### BRANO PROPOSTO
━━━

Come restaurare la credibilità della Commissione se le difficoltà che incontra nel suo funzionamento dovessero un giorno alienarle la fiducia di alcuni Paesi membri o del Parlamento europeo? Come rendere funzionale il mercato interno allargato se si mantiene l'ipoteca del veto sistematico in materia fiscale o sociale? Per quanto concerne un campo ancora più delicato, non rischieremmo forse di rimpiangere di aver rinviato l'istituzione di un sistema capace di proteggere in modo più efficace i nostri interessi finanziari collettivi?
É in questo che la riforma delle istituzioni, avviata il 14 febbraio scorso, deve mostrarsi ambiziosa. Ed è proprio in questo senso che la Commissione europea si è pronunciata il 26 gennaio scorso nel avviso dato sulle riforme delle istituzioni. In fin dei conti non sarà tanto il numero di temi discussi, a fare rivelare una qualche audacia, ma il modo più o meno risoluto e coraggioso con il quale verranno trattati.
I primi elementi di una Costituzione europea
Al di là di queste quattro questioni - composizione della Commissione, presa di decisione al Consiglio, estensione del voto a maggioranza qualificata, criteri per una cooperazione rafforzata - che apportano un aggiustamento ai delicati rapporti tra gli Stati e le istituzioni comunitarie, è verosimile che i capi di Stato e di Governo vorranno, in ultima istanza, che la riforma porti all'Unione anche un soffio meno aritmetico e più politico.
Altre questioni saranno forse sollevate dal Consiglio europeo a Nizza, anche se queste possono benissimo essere risolte in un secondo momento. Risultano tutte da una stessa tematica, che mi sembra essere quella di una costituzione europea.
Che la parola piaccia o meno, si tratta in ogni caso di dotare l'Unione europea di un testo fondamentale, chiaro e più semplice. Non si tratta di accrescere le competenze dell'Unione, ma di rendere la costruzione europea più leggibile. Sarebbe in verità essenziale per la democrazia europea - la prima nostra "ragion' d'essere" (e di "stare") in comune - che i cittadini possano avere accesso ad un trattato costituzionale. Un testo, secondo l'auspicio di Vaclav Havel, che "tutti i bambini d'Europa possano apprendere a scuola senza grosse difficoltà".

━━━

### DATI FORNITI
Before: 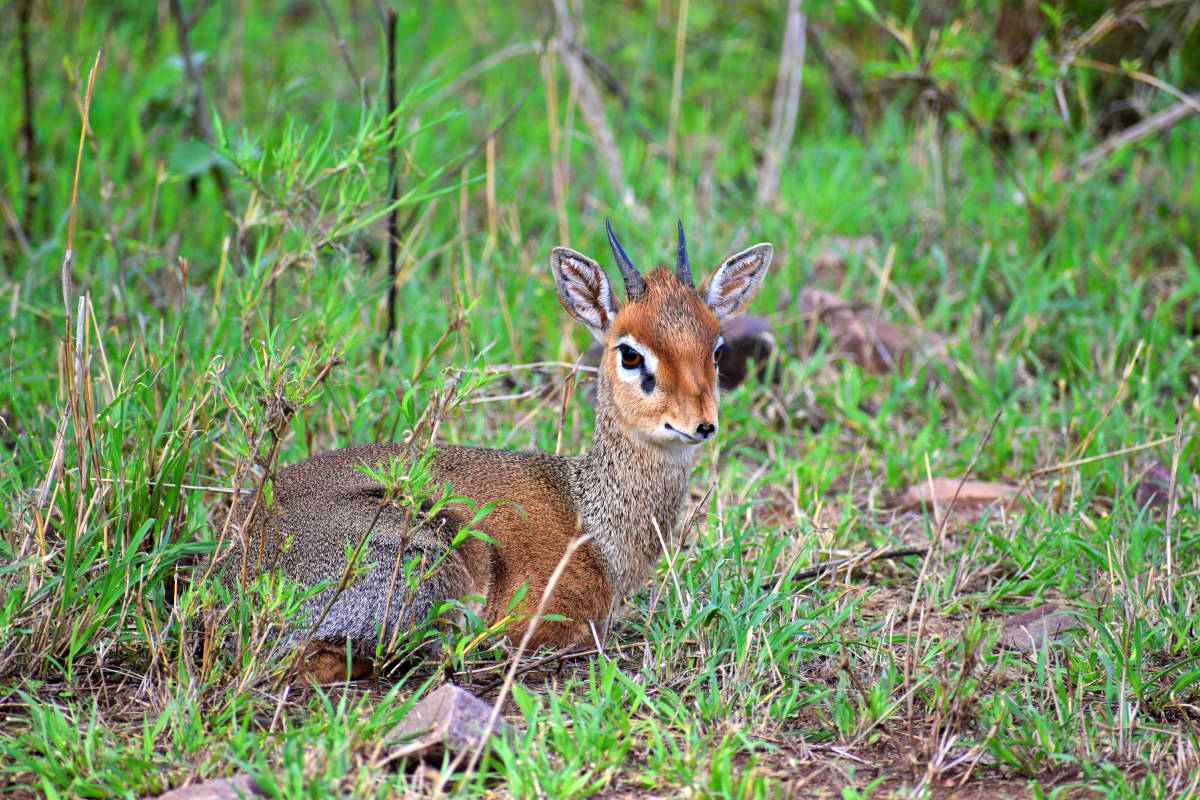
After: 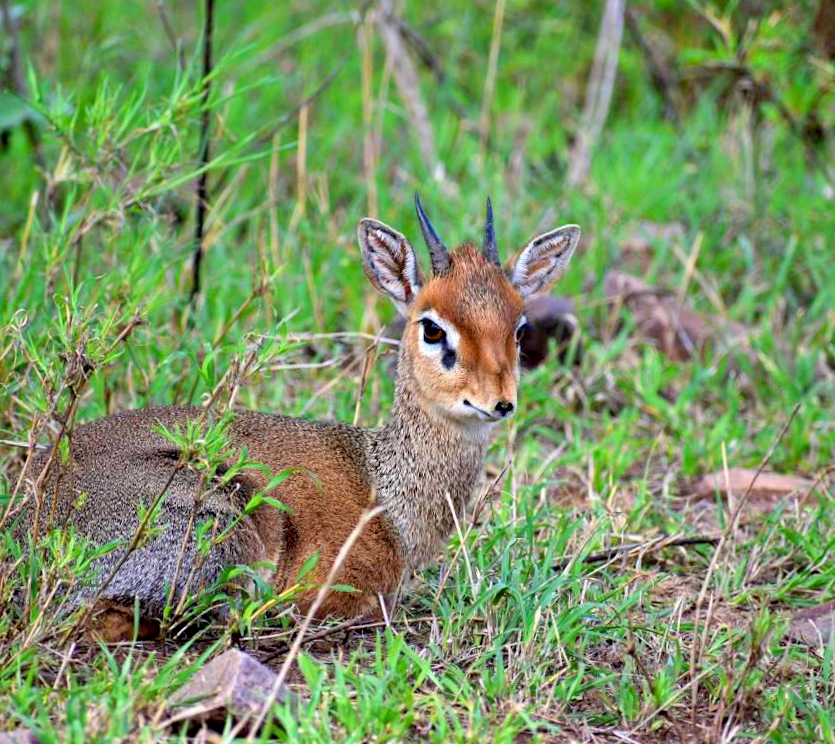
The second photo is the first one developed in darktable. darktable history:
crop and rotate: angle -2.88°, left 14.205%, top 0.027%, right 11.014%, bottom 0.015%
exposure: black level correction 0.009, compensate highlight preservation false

━━━

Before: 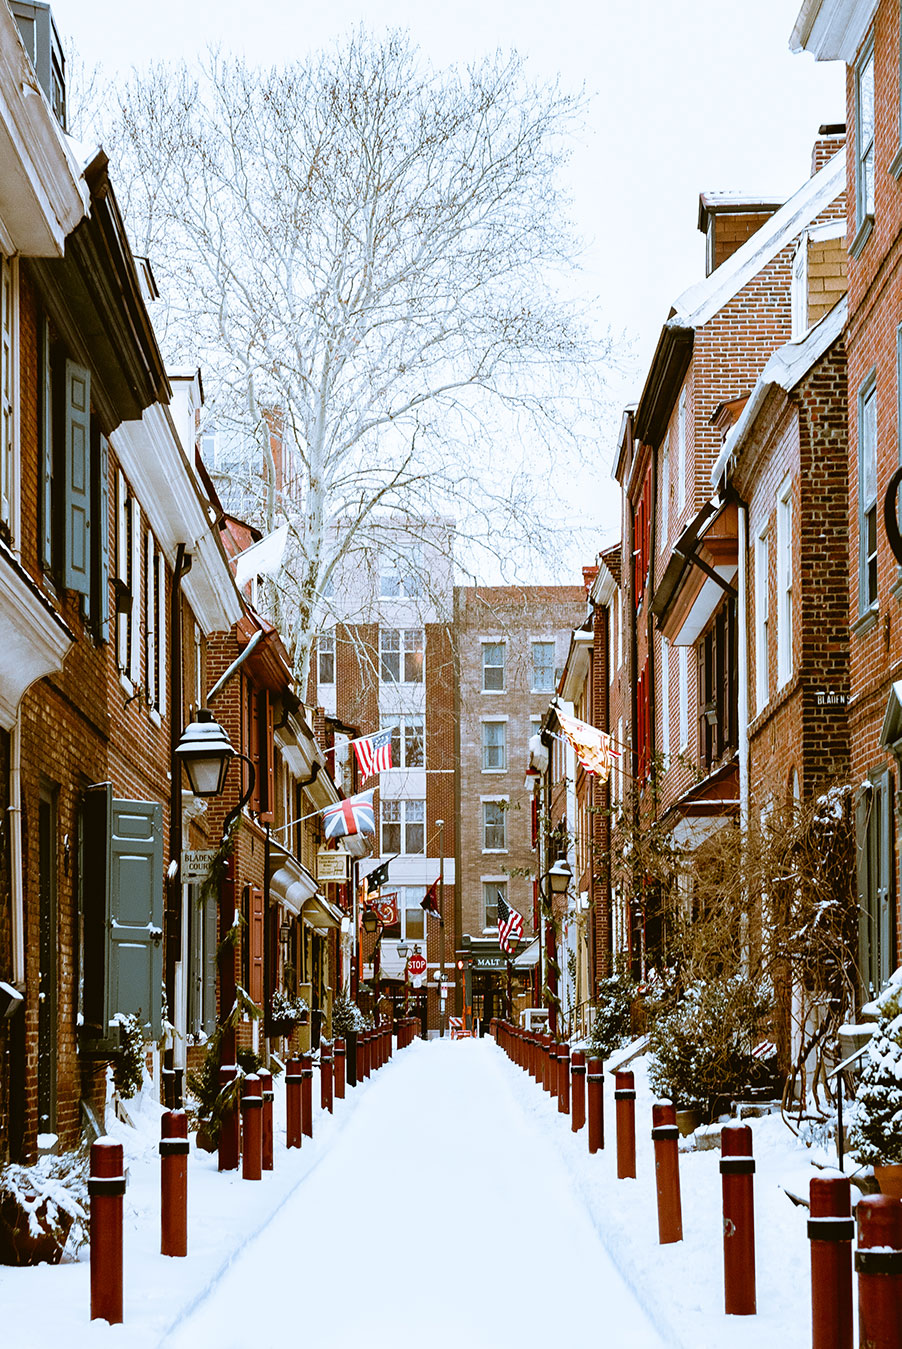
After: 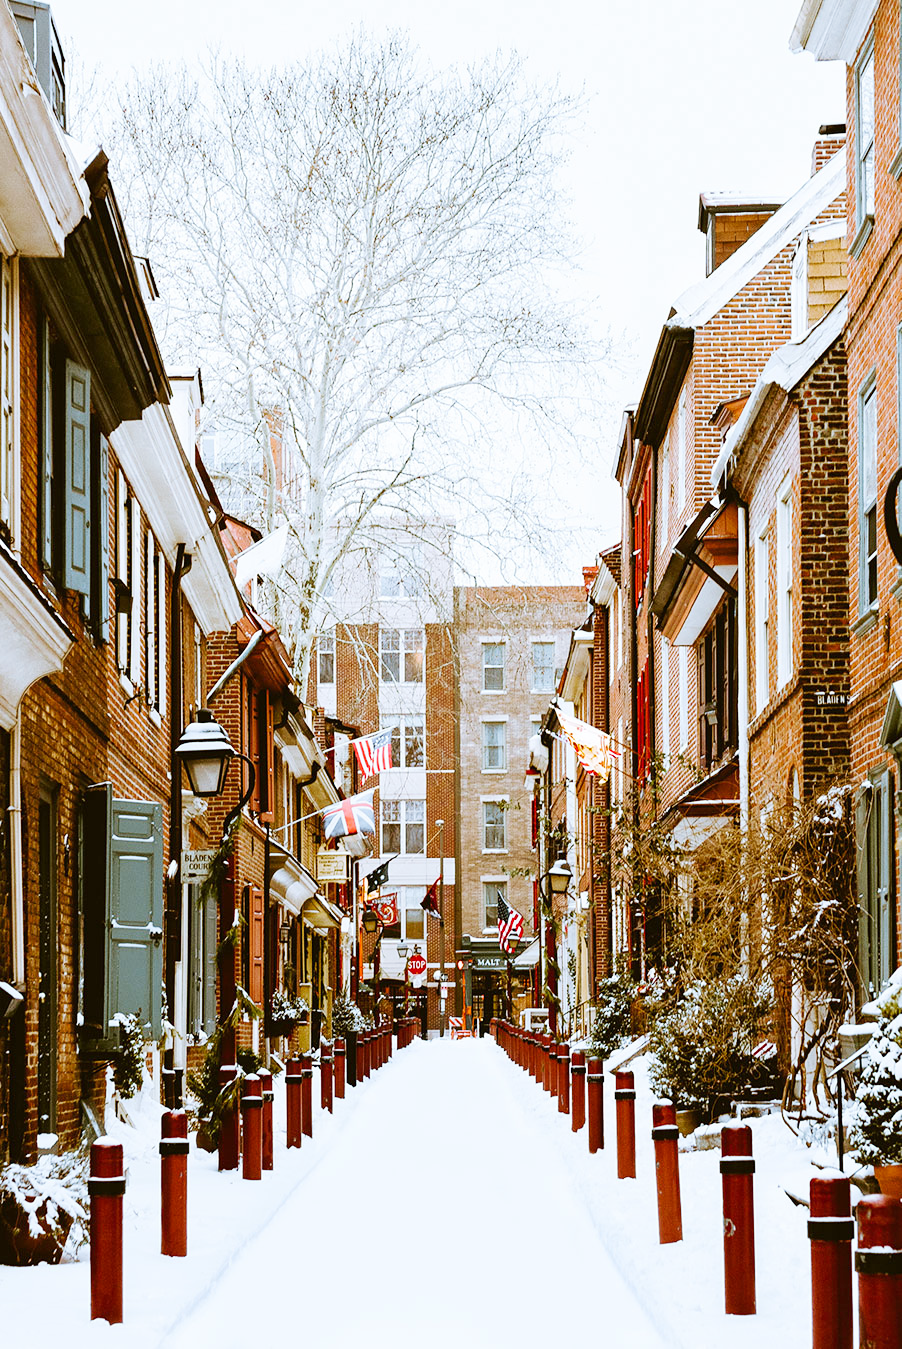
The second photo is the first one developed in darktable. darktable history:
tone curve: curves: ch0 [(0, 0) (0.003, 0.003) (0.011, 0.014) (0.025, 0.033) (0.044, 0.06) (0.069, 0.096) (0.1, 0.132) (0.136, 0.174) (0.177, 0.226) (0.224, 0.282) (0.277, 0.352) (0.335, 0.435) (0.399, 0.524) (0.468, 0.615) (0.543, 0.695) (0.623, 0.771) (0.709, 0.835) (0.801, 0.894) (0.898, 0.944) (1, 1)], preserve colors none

━━━

### DA SVOLGERE
A. Nel brano sulla riforma delle istituzioni europee, in che giorno la Commissione europea ha dato il suo parere sulle riforme delle istituzioni?
B. Ricopia dal brano sulla riforma delle istituzioni europee la parte tra "Altre questioni saranno" e "una costituzione europea.", estremi compresi.
C. Porta avanti il brano sulla riforma delle istituzioni europee dal punto in cui si ferma.

### SOLUZIONI
A. Il 26 gennaio scorso.

B.
Altre questioni saranno forse sollevate dal Consiglio europeo a Nizza, anche se queste possono benissimo essere risolte in un secondo momento. Risultano tutte da una stessa tematica, che mi sembra essere quella di una costituzione europea.

C.
Per elaborare questo testo bisognerà ritrovare l'ispirazione e la sobrietà del primissimo testo fondatore della Comunità, quello della CECA. L'attuale organizzazione dei trattati e dei testi comunitari rendono, è un dato di fatto, il progetto europeo di difficile comprensione per una stragrande maggioranza dei cittadini: gli elementi fondamentali vi sono enunciati da centinaia di articoli sparsi in trattati distinti. Ora, proprio l'importante lavoro realizzato di recente dall'Istituto europeo di Firenze su richiesta della Commissione, ha dimostrato che è possibile, dal punto di vista giuridico, riunirli in un solo testo composto da un ristretto numero di articoli.Se non potrà, in mancanza di tempo, diventare il trattato di Nizza, questo testo deve, ciònondimeno, diventare il punto di partenza di uno sforzo collettivo per ristrutturare i trattati. Questo esercizio andrà di pari passo con il lavoro messo in cantiere per una carta dei diritti fondamentali da parte della convenzione animata da Roman Herzog. In f
ine sarebbe uno sbaglio trascurare la risposta al quesito posto con ricorrenza, sulla competenza dell'Unione per stabilire, una volta per tutte, in modo quanto più chiaro possibile, quello di cui deve occuparsi e quello di cui non deve, o non deve più, occuparsi. Faccio fatica, a questo proposito, a capire il fatto che coloro che più di tutti sono attaccati allo Stato-nazione, e che impallidiscono alla sola parola di costituzione, siano ance quelli che rifiutano questo sforzo chiarificatore.
Ecco dunque, attorno a tre domande tra loro connesse, un incitamento per stabilire finalmente il testo di riferimento, attraverso il quale sarebbero chiaramente enunciati i principi fondatori e i grandi equilibri chiamati a governare lo sviluppo dell'Unione. Questo è un cantiere che non si chiuderà in pochi mesi. Sarebbe essenziale oltre che simbolico che esso sia aperto a Nizza.
II - I tempi della riflessione: i tre cammini dell'Europa
La riforma delle istituzioni che è in corso prepara l'allargamento. Questo primo tempo va rispettato. Il secondo tempo, in seguito, sarà quello più lungo e circospetto della riflessione sul divenire dell'Unione. Come organizzarsi, infatti, per far sì che l'Europa continui a strutturarsi attorno ad un progetto politico forte e coerente?
Questa riflessione indispensabile è stata appena rilanciata attraverso le proposte di Joschka Fischer dopo gli interventi tra gli altri di Jacques Delors, Valéry Giscard d'Estaing et Helmut Schmidt. Non fa che iniziare e non esige certo risposte prêt-à-porter. Infatti la costruzione europea ha sempre innovato, lasciandosi dietro modelli nazionali o internazionali, non più adeguati agli obbiettivi dei paesi fondatori: un'azione efficace e di interesse comune.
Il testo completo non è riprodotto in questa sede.